On the plus side, it means that I’ve got some guts and don’t give up easily. I stick projects out to the end and most often achieve the results I was hoping for. I make goals and reach them. I make to do lists and tick things off the list (very satisfying). I can ride out the hard times and make it to the good times. I don’t get scared if it all goes pear shaped and everyone has a wobbly. I’m incredibly loyal and not just in it for the good times, skipping through meadows surrounded by rainbows! I can stand by and stick it out when there are tears, eruptions and confusion. I love with a big heart and don’t like to let people down.
But… the flip side of all this gutsy enthusiasm is that sometimes (okay, quite often) I don’t know when to quit. When I’m exhausted, broken, tired and should really say “hey lets call it a day” I keep on going. I forgo sleep, self care, meals, fitness, me time – all just to reach a deadline. I’ve stuck it out in jobs, relationships, friendships and even hobbies well past the time I should have upped and left. Flogging dead horses is not nice to do and I’m pretty sure often not very nice to watch for those around me that care.
So it is finally time. I’m taking stock of how many things I have on the go. How many pies I have my fingers in. What is working for me and what is not. What energises me, makes me want to bounce out of bed in the morning and what makes me flat, dull, tired and robotic.

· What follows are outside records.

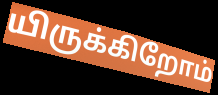
யிருக்கிறோம்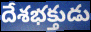
దేశభక్తుడుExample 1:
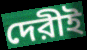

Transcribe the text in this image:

দেরীই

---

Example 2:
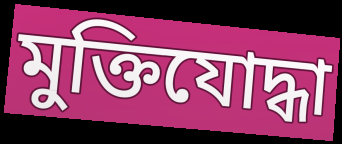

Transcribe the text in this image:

মুক্তিযোদ্ধা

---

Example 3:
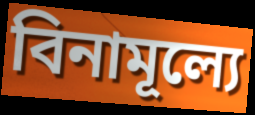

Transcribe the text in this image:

বিনামূল্যে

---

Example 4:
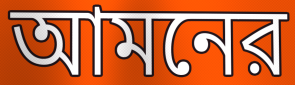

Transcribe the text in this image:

আমনের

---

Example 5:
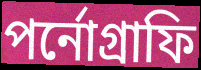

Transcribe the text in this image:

পর্নোগ্রাফি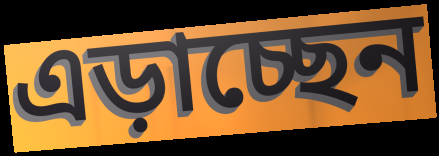
এড়াচ্ছেন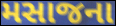
મસાજના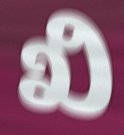
ಖಿ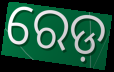
ରେଡ଼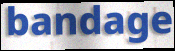
bandage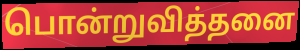
பொன்றுவித்தனை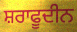
ਸ਼ਰਾਫੂਦੀਨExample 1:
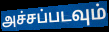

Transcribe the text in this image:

அச்சப்படவும்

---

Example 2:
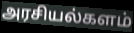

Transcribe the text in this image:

அரசியல்களம்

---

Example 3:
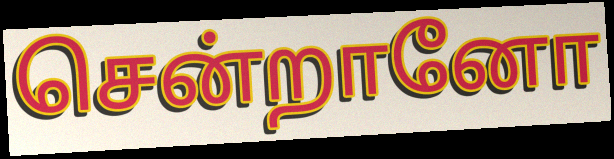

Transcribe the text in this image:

சென்றானோ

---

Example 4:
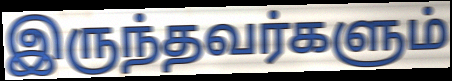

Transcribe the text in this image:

I’m realising that I need to get very clear about what I do and don’t want in my life. I need to set boundaries for myself so that work and study don’t crowd out time for myself and my loved ones. Its a work in progress that’s for sure and fascinating to observe just how much I have managed to keep things going for no other reason than that is just what I do.
Some things to ponder:
Can you identify with this? Are you a flogger of dead horses too?
How can you start to change this pattern and evolve?